Collect each line of the entries that holds the string "neoplastic".

- Available data:

▬▬▬▬▬▬▬▬▬▬

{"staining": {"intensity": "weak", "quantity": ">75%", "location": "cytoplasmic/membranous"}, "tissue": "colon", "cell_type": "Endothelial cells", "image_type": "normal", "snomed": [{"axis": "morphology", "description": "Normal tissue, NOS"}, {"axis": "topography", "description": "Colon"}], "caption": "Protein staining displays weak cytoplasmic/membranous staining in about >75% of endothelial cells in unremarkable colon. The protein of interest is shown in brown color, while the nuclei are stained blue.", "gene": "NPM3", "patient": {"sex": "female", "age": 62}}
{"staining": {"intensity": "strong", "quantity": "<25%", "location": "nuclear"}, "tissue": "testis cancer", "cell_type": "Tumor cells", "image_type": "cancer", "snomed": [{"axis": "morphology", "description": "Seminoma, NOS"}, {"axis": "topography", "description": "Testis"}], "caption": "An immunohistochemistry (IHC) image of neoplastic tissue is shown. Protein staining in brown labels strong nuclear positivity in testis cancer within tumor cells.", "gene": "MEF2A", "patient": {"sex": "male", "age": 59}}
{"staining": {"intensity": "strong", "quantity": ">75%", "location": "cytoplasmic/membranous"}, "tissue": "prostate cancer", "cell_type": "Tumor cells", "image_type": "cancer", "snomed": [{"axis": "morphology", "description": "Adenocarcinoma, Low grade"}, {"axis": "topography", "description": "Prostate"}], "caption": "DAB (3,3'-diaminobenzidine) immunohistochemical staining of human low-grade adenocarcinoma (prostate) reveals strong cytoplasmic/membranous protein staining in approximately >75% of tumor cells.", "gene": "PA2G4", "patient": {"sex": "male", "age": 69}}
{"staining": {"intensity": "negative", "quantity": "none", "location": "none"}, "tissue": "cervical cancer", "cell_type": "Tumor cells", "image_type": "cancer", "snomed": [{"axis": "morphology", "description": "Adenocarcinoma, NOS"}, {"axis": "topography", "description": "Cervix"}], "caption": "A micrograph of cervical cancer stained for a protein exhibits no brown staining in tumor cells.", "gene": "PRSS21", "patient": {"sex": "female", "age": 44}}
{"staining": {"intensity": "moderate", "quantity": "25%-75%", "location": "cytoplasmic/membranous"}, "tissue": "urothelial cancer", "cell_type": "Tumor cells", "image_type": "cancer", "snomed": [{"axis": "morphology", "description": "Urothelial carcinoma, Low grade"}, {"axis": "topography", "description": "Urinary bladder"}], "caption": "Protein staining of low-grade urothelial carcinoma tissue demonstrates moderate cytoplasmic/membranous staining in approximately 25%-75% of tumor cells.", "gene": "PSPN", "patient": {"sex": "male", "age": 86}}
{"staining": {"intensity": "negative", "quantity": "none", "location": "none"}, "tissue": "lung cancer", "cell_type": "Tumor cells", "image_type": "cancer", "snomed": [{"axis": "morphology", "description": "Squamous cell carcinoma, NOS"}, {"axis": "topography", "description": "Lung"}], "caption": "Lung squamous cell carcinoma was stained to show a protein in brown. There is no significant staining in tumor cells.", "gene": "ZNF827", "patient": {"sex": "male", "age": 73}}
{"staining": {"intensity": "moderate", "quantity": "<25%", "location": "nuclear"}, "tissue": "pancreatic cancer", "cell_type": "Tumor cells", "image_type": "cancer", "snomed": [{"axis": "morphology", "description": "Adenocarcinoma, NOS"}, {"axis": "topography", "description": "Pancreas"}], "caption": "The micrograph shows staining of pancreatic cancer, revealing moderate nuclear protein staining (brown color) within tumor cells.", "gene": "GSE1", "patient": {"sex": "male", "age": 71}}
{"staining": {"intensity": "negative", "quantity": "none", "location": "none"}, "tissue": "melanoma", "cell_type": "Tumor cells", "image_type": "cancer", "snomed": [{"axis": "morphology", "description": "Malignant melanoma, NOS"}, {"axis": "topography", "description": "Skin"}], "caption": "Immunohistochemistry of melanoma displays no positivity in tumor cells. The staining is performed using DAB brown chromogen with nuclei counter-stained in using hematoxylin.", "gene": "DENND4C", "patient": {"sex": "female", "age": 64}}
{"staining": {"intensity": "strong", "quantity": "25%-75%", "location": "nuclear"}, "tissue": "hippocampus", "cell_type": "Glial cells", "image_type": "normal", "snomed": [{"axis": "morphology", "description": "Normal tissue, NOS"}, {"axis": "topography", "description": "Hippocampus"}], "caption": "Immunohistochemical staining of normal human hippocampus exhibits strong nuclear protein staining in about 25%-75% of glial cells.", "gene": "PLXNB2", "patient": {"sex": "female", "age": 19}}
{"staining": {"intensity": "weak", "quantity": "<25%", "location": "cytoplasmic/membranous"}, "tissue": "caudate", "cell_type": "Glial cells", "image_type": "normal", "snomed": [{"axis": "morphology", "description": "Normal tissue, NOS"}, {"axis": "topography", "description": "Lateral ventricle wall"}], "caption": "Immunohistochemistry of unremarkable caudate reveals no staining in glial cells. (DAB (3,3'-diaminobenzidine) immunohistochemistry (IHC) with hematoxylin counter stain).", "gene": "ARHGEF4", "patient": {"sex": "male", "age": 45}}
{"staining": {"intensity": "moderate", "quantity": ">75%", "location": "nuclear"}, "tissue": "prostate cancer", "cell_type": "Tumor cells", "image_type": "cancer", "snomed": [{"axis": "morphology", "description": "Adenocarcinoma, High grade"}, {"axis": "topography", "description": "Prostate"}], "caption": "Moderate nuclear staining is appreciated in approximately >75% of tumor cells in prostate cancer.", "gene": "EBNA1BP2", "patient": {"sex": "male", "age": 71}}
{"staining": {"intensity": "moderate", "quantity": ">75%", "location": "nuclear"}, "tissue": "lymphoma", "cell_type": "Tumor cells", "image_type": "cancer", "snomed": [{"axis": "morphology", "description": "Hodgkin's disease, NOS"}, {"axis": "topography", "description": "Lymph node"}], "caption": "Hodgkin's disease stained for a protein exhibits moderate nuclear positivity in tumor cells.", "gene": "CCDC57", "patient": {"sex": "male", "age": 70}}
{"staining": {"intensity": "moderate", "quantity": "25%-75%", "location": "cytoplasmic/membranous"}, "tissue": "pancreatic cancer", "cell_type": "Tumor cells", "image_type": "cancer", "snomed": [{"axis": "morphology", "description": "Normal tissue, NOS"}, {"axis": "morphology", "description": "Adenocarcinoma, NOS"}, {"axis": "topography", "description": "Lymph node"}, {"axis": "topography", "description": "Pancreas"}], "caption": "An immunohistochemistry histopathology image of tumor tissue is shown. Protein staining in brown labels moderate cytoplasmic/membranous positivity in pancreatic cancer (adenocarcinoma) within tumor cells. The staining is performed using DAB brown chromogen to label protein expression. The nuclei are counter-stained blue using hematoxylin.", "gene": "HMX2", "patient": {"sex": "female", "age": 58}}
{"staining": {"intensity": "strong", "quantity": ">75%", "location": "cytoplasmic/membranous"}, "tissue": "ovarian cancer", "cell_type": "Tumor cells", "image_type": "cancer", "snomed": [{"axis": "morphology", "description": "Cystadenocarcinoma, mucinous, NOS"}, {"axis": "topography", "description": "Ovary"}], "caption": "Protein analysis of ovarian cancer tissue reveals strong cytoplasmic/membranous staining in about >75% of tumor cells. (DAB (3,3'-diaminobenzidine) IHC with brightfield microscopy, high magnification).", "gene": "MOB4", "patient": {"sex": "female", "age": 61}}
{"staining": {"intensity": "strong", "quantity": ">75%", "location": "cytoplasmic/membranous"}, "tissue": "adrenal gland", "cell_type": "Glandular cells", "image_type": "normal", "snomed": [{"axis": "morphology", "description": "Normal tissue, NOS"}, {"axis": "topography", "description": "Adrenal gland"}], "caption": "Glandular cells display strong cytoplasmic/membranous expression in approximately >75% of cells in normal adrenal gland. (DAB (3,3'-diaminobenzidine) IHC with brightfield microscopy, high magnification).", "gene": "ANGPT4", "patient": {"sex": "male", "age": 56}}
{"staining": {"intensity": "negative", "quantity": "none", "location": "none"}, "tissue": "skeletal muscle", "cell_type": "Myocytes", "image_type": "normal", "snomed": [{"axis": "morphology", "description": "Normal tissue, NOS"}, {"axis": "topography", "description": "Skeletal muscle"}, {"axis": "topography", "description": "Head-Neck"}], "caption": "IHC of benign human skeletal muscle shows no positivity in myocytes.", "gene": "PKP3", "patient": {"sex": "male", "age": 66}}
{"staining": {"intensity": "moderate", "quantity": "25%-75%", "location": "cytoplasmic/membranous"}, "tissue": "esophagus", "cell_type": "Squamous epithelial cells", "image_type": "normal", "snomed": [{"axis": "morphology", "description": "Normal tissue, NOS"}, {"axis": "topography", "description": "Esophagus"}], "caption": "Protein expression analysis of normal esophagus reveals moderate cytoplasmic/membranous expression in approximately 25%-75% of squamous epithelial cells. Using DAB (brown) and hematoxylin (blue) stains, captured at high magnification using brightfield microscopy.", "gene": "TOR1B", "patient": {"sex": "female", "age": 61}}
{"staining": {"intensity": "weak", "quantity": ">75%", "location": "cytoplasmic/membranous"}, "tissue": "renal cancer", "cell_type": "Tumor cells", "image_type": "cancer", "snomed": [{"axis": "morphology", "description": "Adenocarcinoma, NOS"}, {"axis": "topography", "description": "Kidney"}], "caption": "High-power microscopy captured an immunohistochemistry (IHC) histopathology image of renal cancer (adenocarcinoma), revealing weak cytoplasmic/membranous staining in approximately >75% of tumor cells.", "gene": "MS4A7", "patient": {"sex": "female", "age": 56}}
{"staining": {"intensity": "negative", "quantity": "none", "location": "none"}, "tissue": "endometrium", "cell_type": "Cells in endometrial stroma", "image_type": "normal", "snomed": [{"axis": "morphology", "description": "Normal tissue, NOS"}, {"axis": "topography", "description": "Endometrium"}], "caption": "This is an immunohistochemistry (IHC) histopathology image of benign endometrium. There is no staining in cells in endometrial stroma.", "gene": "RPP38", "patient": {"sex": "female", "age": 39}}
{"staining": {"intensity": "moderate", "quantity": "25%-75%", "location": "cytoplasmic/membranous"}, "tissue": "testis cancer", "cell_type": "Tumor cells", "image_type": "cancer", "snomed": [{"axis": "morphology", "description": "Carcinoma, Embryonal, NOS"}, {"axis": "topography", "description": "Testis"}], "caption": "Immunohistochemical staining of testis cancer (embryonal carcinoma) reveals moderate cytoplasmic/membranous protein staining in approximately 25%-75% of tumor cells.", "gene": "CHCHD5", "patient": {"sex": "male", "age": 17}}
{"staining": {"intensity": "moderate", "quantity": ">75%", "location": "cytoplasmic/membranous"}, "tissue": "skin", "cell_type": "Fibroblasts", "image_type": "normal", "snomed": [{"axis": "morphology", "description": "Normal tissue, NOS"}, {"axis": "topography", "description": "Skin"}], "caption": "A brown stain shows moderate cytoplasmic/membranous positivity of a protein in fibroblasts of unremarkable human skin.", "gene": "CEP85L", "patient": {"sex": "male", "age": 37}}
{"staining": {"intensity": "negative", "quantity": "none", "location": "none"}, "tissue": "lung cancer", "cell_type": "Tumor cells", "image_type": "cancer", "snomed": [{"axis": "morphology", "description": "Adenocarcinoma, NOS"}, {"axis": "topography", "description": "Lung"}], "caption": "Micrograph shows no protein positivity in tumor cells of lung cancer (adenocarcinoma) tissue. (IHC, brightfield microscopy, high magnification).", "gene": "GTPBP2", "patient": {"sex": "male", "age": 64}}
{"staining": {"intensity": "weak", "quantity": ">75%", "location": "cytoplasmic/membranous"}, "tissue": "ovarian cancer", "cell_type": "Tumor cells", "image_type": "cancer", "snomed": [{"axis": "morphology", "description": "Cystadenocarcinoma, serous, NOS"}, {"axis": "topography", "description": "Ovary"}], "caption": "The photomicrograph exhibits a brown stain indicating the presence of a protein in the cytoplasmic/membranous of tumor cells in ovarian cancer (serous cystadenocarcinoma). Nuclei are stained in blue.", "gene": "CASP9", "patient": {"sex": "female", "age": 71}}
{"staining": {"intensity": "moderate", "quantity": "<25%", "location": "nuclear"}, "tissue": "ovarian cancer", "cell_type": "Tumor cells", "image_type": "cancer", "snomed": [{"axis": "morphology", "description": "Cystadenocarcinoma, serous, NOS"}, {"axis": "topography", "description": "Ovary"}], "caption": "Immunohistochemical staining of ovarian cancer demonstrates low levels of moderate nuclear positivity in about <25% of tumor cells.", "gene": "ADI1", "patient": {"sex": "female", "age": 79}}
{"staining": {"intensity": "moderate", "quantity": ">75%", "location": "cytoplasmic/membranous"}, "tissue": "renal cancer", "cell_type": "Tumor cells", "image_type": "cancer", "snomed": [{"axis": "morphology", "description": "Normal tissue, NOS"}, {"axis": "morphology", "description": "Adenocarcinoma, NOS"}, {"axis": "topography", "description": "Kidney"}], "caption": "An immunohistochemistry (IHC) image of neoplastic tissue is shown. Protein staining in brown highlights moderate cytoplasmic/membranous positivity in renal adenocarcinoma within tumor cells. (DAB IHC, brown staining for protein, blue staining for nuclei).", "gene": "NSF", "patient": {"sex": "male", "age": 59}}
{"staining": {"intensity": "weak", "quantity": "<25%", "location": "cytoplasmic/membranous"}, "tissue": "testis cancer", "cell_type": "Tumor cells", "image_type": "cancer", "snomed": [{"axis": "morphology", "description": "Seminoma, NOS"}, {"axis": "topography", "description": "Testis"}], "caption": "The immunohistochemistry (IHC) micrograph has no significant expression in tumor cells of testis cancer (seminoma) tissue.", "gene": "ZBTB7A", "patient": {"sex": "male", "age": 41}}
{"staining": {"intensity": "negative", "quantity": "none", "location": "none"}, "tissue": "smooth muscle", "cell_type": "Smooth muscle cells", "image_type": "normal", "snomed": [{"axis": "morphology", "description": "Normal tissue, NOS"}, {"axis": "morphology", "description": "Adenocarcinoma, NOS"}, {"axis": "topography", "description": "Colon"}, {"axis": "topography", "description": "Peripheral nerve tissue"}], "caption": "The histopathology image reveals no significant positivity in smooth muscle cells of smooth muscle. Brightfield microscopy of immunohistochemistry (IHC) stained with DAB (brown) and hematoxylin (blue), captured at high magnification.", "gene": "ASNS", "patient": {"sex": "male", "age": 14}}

▬▬▬▬▬▬▬▬▬▬

- Solved exercise:
{"staining": {"intensity": "strong", "quantity": "<25%", "location": "nuclear"}, "tissue": "testis cancer", "cell_type": "Tumor cells", "image_type": "cancer", "snomed": [{"axis": "morphology", "description": "Seminoma, NOS"}, {"axis": "topography", "description": "Testis"}], "caption": "An immunohistochemistry (IHC) image of neoplastic tissue is shown. Protein staining in brown labels strong nuclear positivity in testis cancer within tumor cells.", "gene": "MEF2A", "patient": {"sex": "male", "age": 59}}
{"staining": {"intensity": "moderate", "quantity": ">75%", "location": "cytoplasmic/membranous"}, "tissue": "renal cancer", "cell_type": "Tumor cells", "image_type": "cancer", "snomed": [{"axis": "morphology", "description": "Normal tissue, NOS"}, {"axis": "morphology", "description": "Adenocarcinoma, NOS"}, {"axis": "topography", "description": "Kidney"}], "caption": "An immunohistochemistry (IHC) image of neoplastic tissue is shown. Protein staining in brown highlights moderate cytoplasmic/membranous positivity in renal adenocarcinoma within tumor cells. (DAB IHC, brown staining for protein, blue staining for nuclei).", "gene": "NSF", "patient": {"sex": "male", "age": 59}}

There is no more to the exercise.